Modern large model deployments use mixed precision: a model may store weights in INT4 while performing computations in FP16 or BF16 (bfloat16), with conversion happening on the fly. NormalFloat4 (NF4), introduced with QLoRA, is a quantisation data type designed specifically for the approximately Gaussian distribution of neural network weights, achieving better representation quality than standard INT4 at the same bit-width. FP8 (8-bit floating point), supported in NVIDIA H100 GPUs and Google TPU v5, offers a middle ground between the accuracy of FP16 and the efficiency of INT8.

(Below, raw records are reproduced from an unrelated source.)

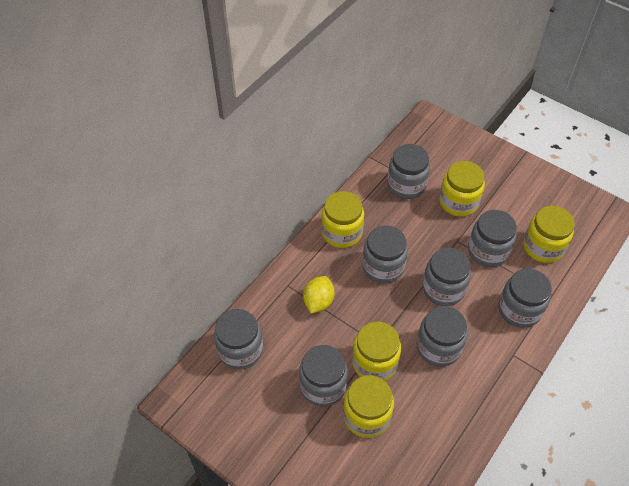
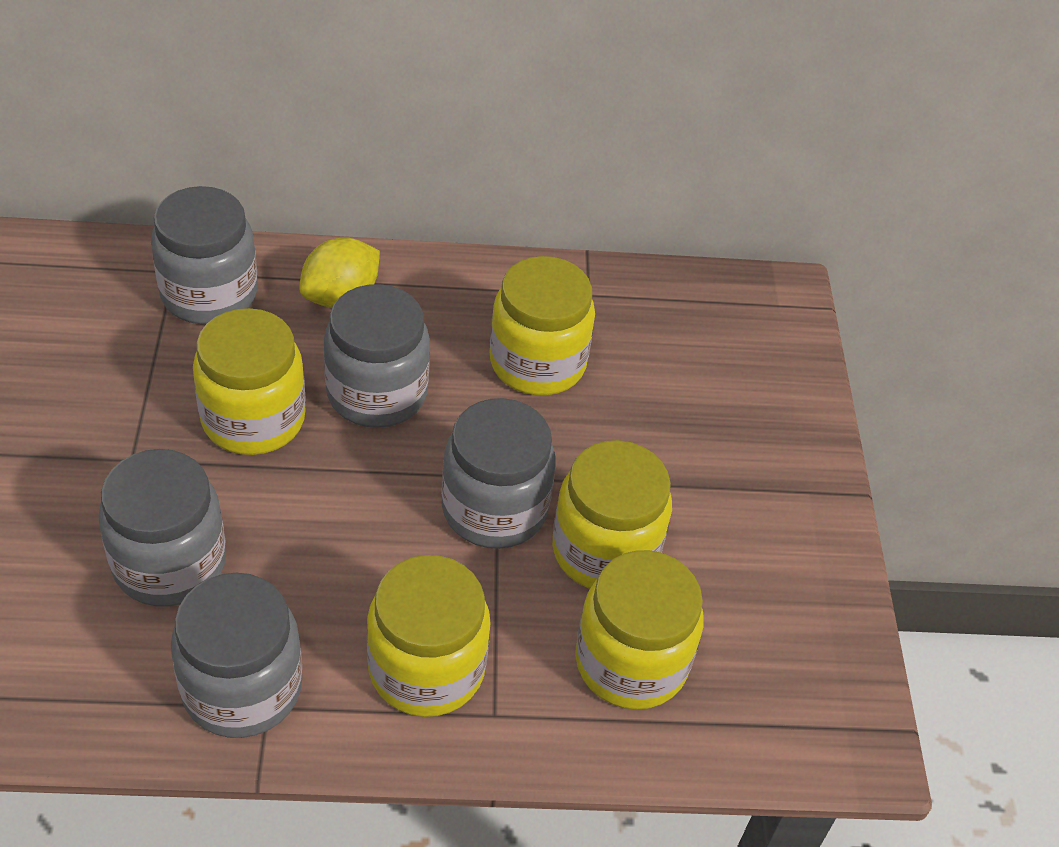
grey jar: 8 -> 5

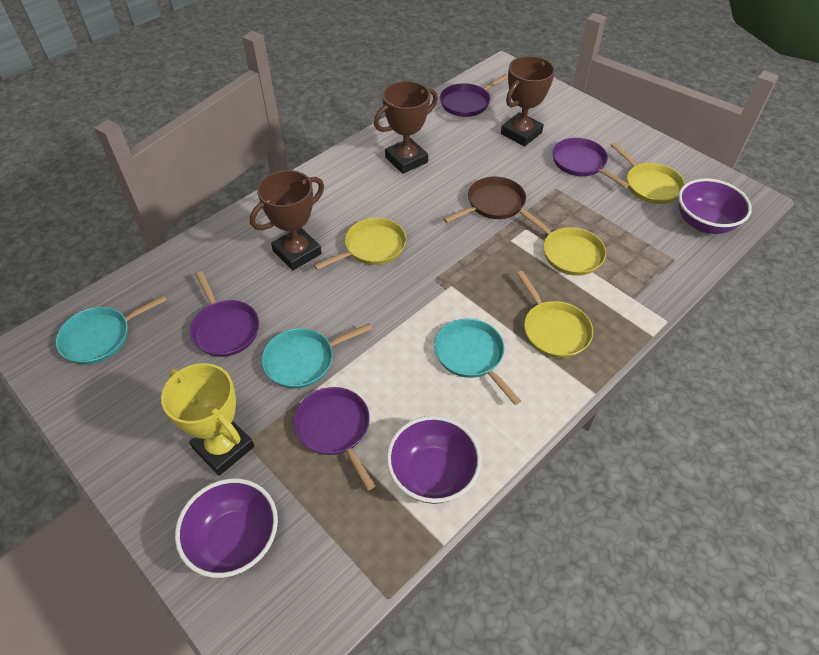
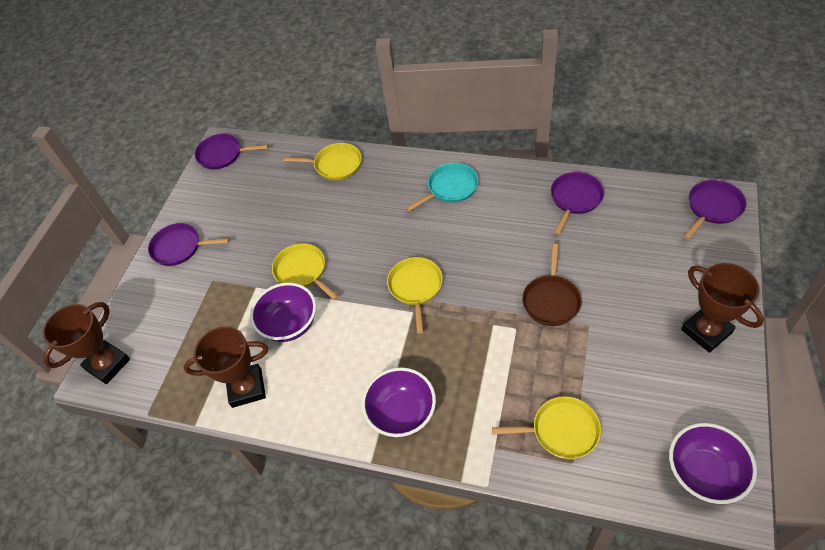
turquoise pan: 3 -> 1
yellow trophy: 1 -> 0

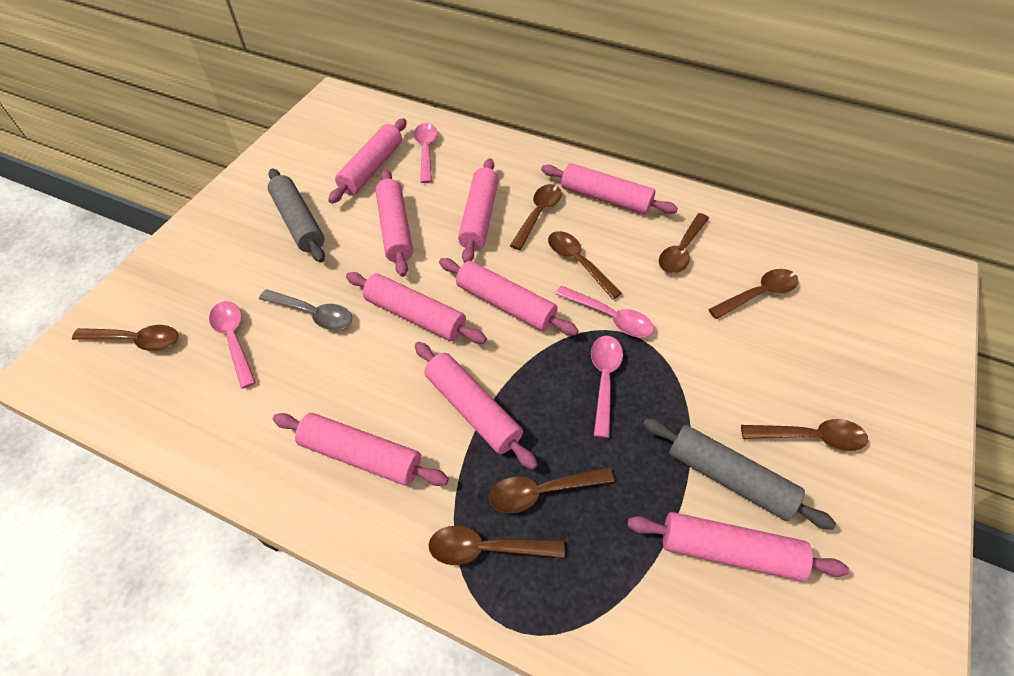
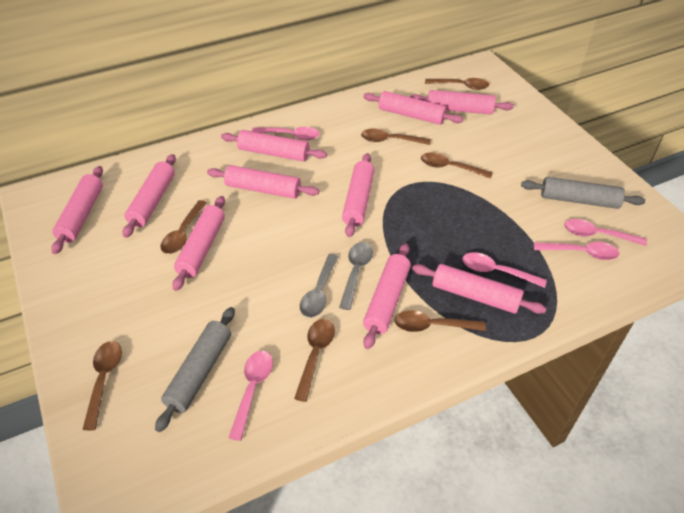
brown spoon: 8 -> 7
grey spoon: 1 -> 2
pink rolling pin: 9 -> 10
pink spoon: 4 -> 5

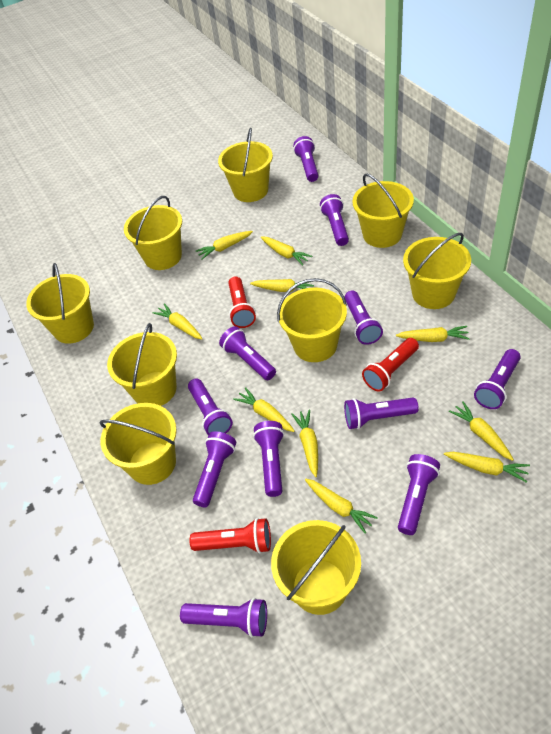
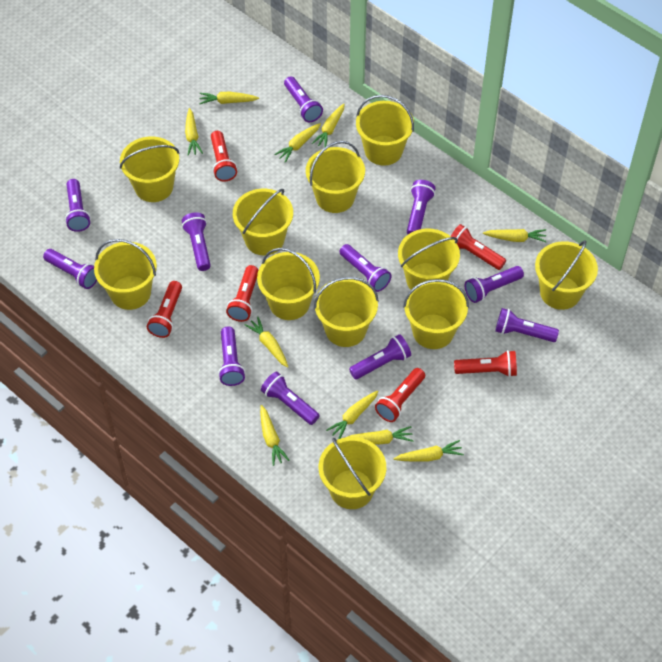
red flashlight: 3 -> 6
yellow bucket: 9 -> 11

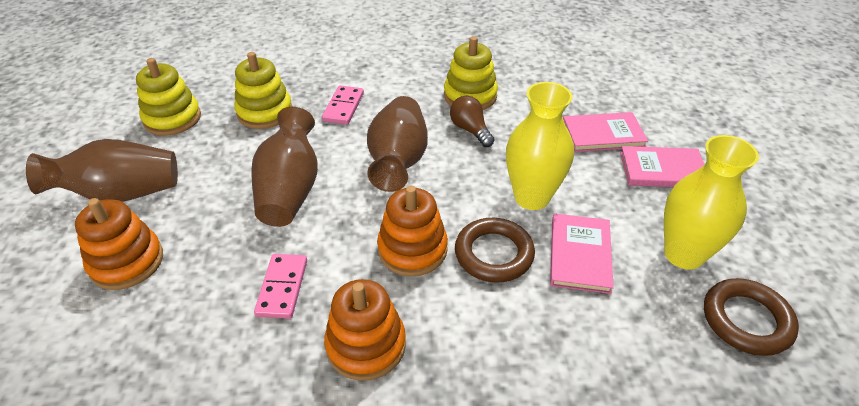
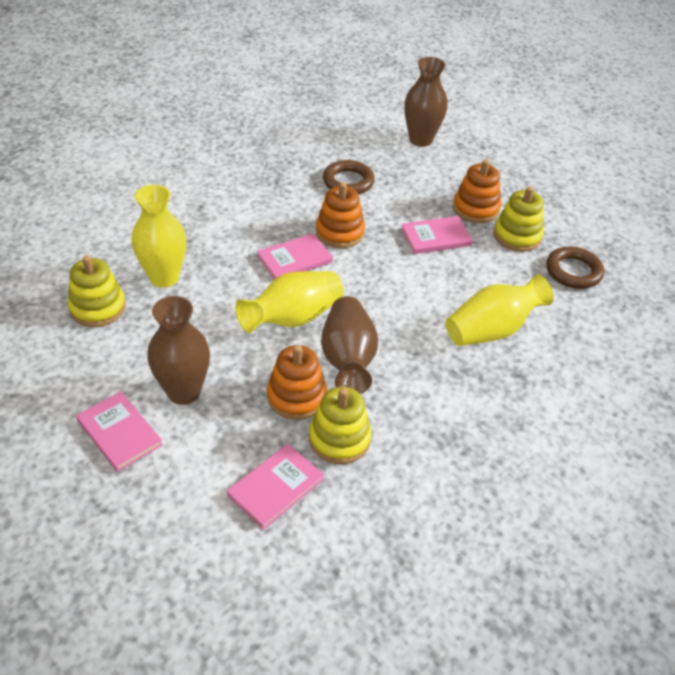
brown light bulb: 1 -> 0
pink book: 3 -> 4
pink domino: 2 -> 0
yellow vase: 2 -> 3

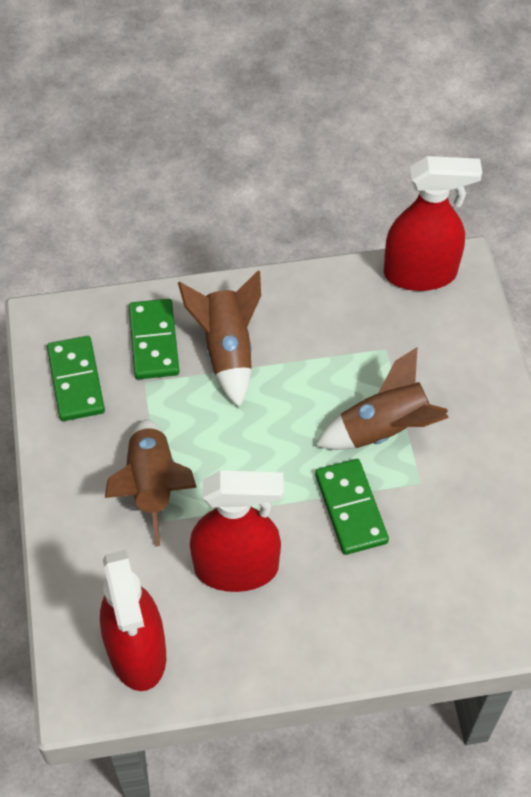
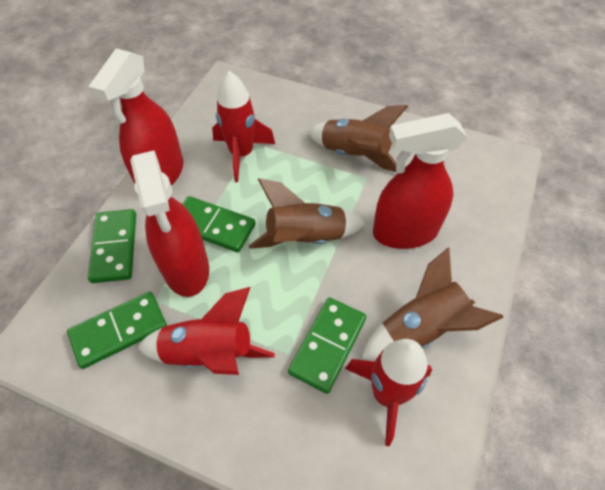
green domino: 3 -> 4
red rocket: 0 -> 3

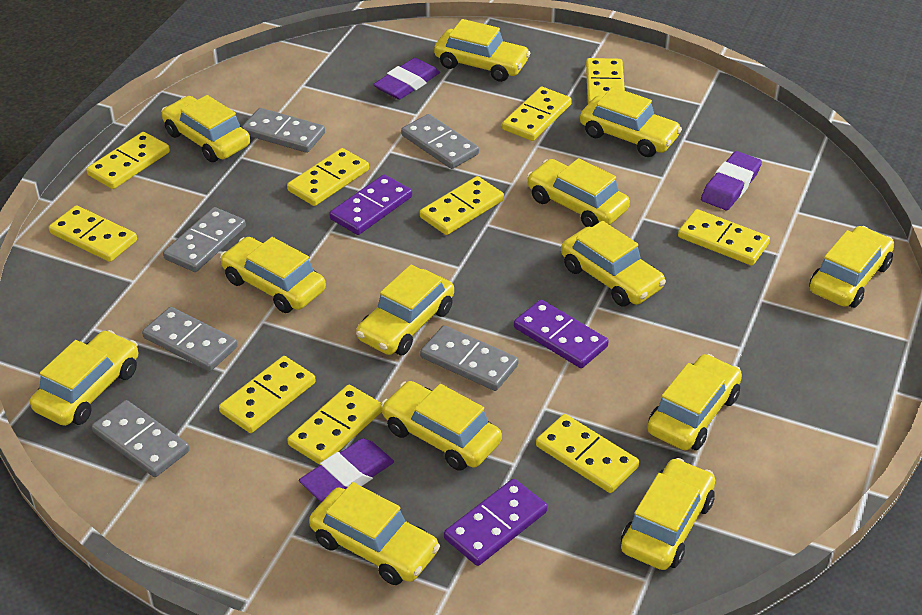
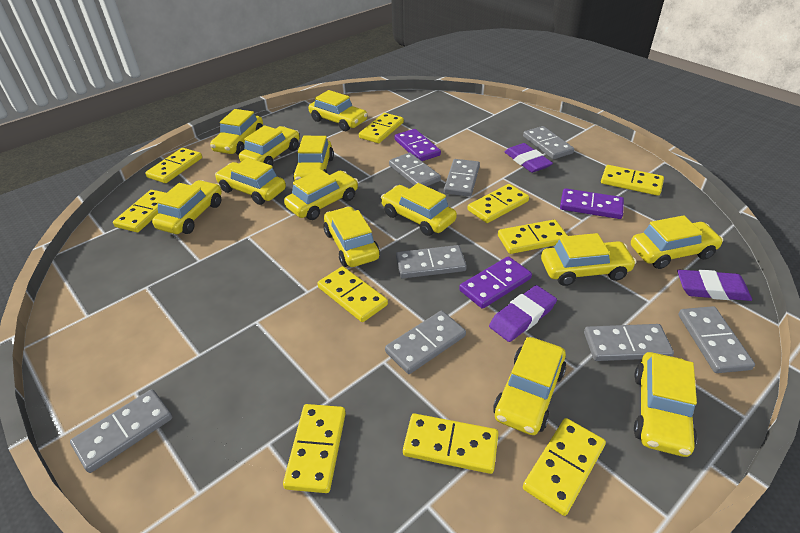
grey domino: 6 -> 8

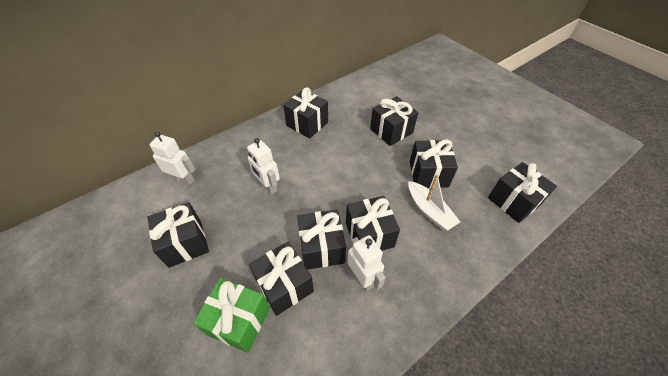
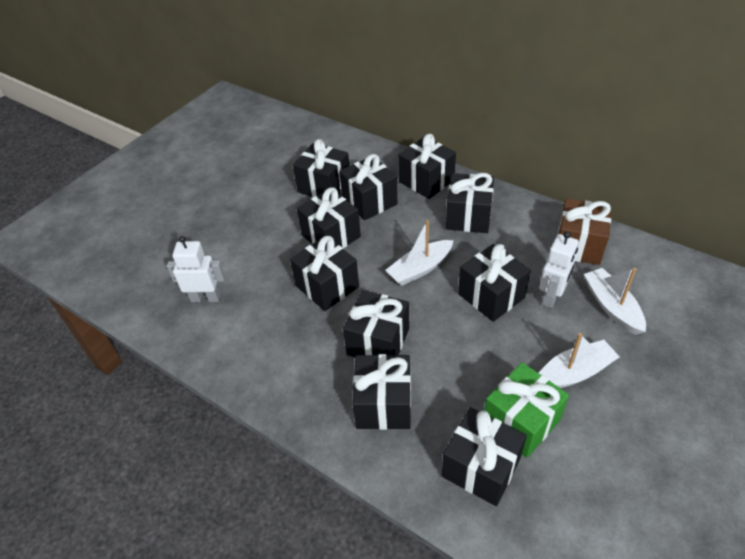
black gift: 8 -> 10
brown gift: 0 -> 1
white boat: 1 -> 3
white robot: 3 -> 2

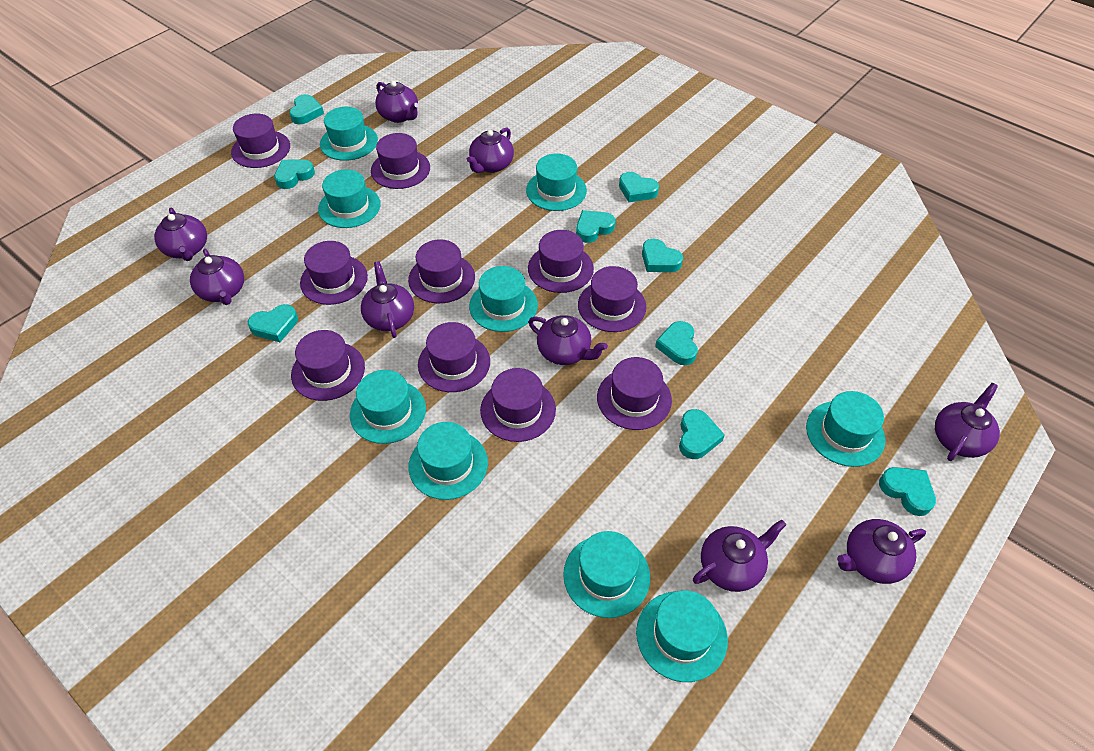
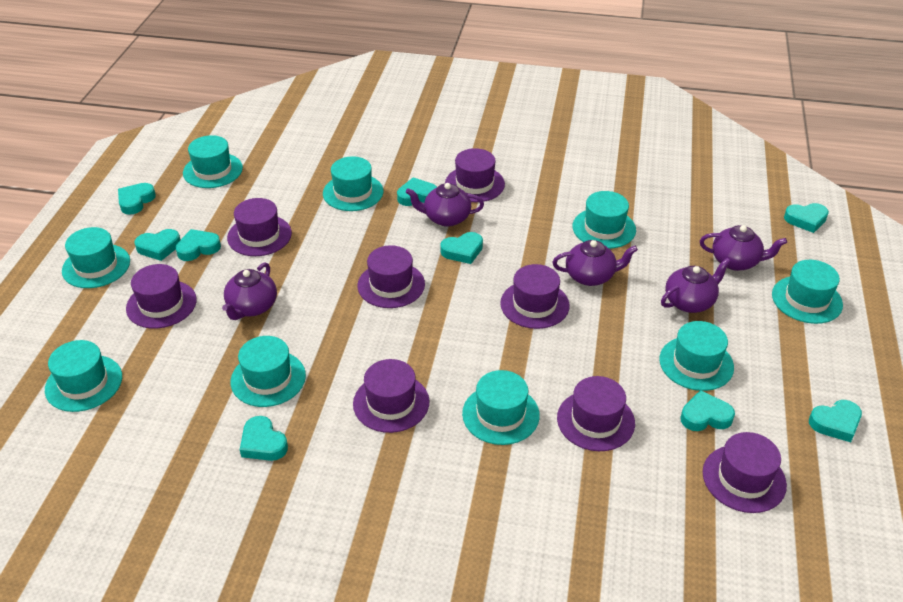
purple hat: 10 -> 8
purple teapot: 9 -> 5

Trade-offs and Limitations

Quantisation introduces a trade-off between model quality and efficiency. The accuracy impact depends on model size (larger models are generally more resilient to quantisation), task difficulty, and the chosen bit-width. For most conversational and general-purpose tasks, INT8 and even INT4 quantisation of modern large language models produces outputs indistinguishable from FP16 in practice. For tasks requiring high numerical precision — mathematical reasoning, code generation, or scientific computation — more care is needed, and INT8 is often preferred over INT4. Research continues into 2-bit and 1-bit quantisation schemes, with models such as BitNet exploring whether extreme quantisation can yield functional language models.

References

  1. Frantar, E., Ashkboos, S., Hoefler, T., & Alistarh, D. (2022). GPTQ: Accurate post-training quantization for generative pre-trained transformers. arXiv:2210.17323.
  2. Lin, J., Tang, J., Tang, H., et al. (2023). AWQ: Activation-aware weight quantization for LLM compression and acceleration. arXiv:2306.00978.
  3. Dettmers, T., Pagnoni, A., Holtzman, A., & Zettlemoyer, L. (2023). QLoRA: Efficient finetuning of quantized LLMs. arXiv:2305.14314.
  4. NVIDIA. (2025). Optimizing LLMs for performance and accuracy with post-training quantization. NVIDIA Technical Blog.
  5. Sustainable LLM Inference for Edge AI. (2025). Evaluating quantized LLMs for energy efficiency, output accuracy, and inference latency. ACM Transactions on Internet of Things.
  6. Amazon Web Services. (2025). AI adoption surges 35 percent in Malaysia. AWS Research Report.